Visserijbesluit BES
Artikel 2
Geldend
Geldend vanaf 15-07-2023
- Bronpublicatie:
10-07-2023, Stb. 2023, 261 (uitgifte: 14-07-2023, kamerstukken/regelingnummer: -)
- Inwerkingtreding
15-07-2023
- Bronpublicatie inwerkingtreding:
10-07-2023, Stb. 2023, 261 (uitgifte: 14-07-2023, kamerstukken/regelingnummer: -)
- Vakgebied(en)
Natuurbeschermingsrecht / Soortenbescherming
1.
Het is in de territoriale zee en de visserijzone verboden te vissen met:
- a.
visfuiken met een maaswijdte van minder dan 50 millimeter;
- b.
visfuiken die niet zijn voorzien van een ontsnappingsopening welke is afgedekt door een paneel, van biologisch afbreekbaar materiaal, dat na gebruik in zeewater uiteenvalt zodat na een periode van om en nabij 20 dagen een opening in één van de zijkanten van de fuik ontstaat van tenminste 20 centimeter bij 20 centimeter;
- c.
chemische middelen;
- d.
ontplofbare stoffen;
- e.
aas bestaande uit vlees van zeezoogdieren of haaien en roggen;
- f.
kieuwnetten met een grotere lengte dan 20 meter en een diepte groter dan 2,5 meter;
- g.
drift longlines;
- h.
ringnetten, tenzij deze ringnetten worden gebruikt voor de traditionele visserij op Bonaire, waarbij met deze netten vanaf het strand of vanaf kleine vaartuigen nabij de kust wordt gevist op horsmakreel in de territoriale wateren van Bonaire (Papiamento: Masbango);
- i.
schrobnetten;
- j.
hookah- of scuba-uitrusting; en
- k.
bottom- en drop long lines met in totaal meer dan 20 haken.
2.
Onze Minister kan nadere regels stellen aan het gebruik van vistuigen waarmee het is toegestaan te vissen.
3.
Onze minister kan, gehoord de Visserijcommissie BES, tijdelijk ontheffing verlenen van het verbod, bedoeld in artikel 2, eerste lid, indien sprake is van een bijzondere omstandigheid en gewichtige belangen tot het verlenen van een ontheffing aanleiding geven.
4.
Een ontheffing kan onder beperkingen worden verleend en aan een ontheffing kunnen voorschriften worden verbonden.
5.
Een ontheffing kan worden gewijzigd of ingetrokken, indien:
- a.
de bij de aanvraag verstrekte gegevens of bescheiden zodanig onjuist of onvolledig blijken, dat op de aanvraag een andere beslissing zou zijn genomen, als bij de beoordeling daarvan de juiste omstandigheden volledig bekend waren geweest;
- b.
de omstandigheden op grond waarvan de ontheffing werd verleend, zich zodanig hebben gewijzigd, dat op de aanvraag een andere beslissing zou zijn genomen, als bij de beoordeling daarvan de gewijzigde omstandigheden aanwezig waren geweest;
- c.
aan de ontheffing verbonden beperkingen of voorschriften niet worden nageleefd.
6.
Het is verboden te handelen in strijd met de bij een ontheffing gestelde voorschriften.

Aangeleverde gegevens ->
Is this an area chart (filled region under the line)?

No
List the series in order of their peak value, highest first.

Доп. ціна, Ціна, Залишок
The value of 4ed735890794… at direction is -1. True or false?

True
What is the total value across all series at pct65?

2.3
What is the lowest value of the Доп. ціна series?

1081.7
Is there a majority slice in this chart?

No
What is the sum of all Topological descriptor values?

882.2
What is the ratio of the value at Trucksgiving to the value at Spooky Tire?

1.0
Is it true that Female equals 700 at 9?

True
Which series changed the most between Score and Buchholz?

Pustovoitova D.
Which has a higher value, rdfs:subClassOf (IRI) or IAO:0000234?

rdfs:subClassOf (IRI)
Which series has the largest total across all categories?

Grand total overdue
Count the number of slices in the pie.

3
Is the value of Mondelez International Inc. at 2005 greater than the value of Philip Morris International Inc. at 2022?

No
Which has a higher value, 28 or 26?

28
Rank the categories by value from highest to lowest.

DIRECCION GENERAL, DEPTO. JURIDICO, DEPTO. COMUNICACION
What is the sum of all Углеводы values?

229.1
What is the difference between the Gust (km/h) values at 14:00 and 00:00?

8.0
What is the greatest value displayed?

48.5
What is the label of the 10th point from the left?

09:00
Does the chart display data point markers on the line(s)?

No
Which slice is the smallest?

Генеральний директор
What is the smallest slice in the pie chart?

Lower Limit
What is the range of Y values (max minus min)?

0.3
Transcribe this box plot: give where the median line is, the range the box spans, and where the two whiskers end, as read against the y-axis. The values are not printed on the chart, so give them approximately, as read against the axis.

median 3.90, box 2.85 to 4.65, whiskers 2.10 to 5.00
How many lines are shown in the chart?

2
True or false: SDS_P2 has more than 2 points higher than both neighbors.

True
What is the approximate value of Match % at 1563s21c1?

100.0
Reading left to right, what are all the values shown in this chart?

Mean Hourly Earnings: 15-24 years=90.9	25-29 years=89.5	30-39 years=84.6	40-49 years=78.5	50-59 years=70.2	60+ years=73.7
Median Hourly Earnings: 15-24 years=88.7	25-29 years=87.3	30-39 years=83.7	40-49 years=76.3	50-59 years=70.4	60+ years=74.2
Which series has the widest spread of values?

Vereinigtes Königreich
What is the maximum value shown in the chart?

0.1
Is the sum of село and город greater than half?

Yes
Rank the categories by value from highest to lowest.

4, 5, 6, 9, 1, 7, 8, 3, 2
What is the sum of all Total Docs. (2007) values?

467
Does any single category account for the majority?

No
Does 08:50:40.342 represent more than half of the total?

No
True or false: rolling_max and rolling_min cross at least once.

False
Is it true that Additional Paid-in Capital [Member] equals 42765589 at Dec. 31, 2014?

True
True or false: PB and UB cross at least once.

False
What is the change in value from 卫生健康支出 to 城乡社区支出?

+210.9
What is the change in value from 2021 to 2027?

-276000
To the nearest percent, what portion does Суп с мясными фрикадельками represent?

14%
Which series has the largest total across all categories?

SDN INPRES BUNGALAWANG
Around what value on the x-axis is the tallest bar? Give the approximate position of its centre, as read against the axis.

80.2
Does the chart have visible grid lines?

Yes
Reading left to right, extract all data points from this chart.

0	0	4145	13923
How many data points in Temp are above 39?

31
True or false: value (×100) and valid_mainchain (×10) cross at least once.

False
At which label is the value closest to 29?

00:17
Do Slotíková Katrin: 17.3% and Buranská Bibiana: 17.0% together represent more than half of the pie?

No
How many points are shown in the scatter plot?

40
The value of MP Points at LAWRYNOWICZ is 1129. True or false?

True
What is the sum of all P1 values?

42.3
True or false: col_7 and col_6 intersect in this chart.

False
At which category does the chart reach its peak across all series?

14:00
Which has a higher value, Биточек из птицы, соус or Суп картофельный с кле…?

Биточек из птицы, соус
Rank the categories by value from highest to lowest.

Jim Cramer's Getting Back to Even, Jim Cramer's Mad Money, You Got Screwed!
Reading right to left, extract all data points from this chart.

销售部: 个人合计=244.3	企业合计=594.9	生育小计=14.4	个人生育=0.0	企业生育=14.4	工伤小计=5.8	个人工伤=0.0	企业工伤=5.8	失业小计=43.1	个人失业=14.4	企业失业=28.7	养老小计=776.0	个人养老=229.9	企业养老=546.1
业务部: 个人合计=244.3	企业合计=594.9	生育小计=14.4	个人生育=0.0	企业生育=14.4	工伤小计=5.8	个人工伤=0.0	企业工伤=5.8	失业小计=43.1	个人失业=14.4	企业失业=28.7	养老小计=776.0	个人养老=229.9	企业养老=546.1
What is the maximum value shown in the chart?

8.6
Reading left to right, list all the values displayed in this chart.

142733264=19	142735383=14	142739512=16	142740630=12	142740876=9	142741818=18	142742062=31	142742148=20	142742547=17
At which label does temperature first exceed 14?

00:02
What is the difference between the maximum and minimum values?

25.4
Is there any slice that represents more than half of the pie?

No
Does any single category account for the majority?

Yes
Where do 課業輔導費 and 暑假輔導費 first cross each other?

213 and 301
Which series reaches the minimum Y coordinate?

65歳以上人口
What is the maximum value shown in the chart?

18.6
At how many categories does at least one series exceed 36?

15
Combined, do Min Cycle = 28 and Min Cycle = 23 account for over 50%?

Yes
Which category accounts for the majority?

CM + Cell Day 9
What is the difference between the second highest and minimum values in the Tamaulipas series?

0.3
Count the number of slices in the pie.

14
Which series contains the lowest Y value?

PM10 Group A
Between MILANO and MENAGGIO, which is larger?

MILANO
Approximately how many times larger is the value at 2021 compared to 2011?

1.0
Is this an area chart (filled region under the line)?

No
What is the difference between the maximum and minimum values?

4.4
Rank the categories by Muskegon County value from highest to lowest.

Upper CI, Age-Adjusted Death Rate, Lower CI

Opdracht ->
Vertaal deze zin uit het artikel van het Visserijbesluit BES in het Engels: "Een ontheffing kan onder beperkingen worden verleend en aan een ontheffing kunnen voorschriften worden verbonden." De gegevens heb je niet nodig.

Antwoord ->
An exemption may be granted subject to restrictions, and conditions may be attached to an exemption.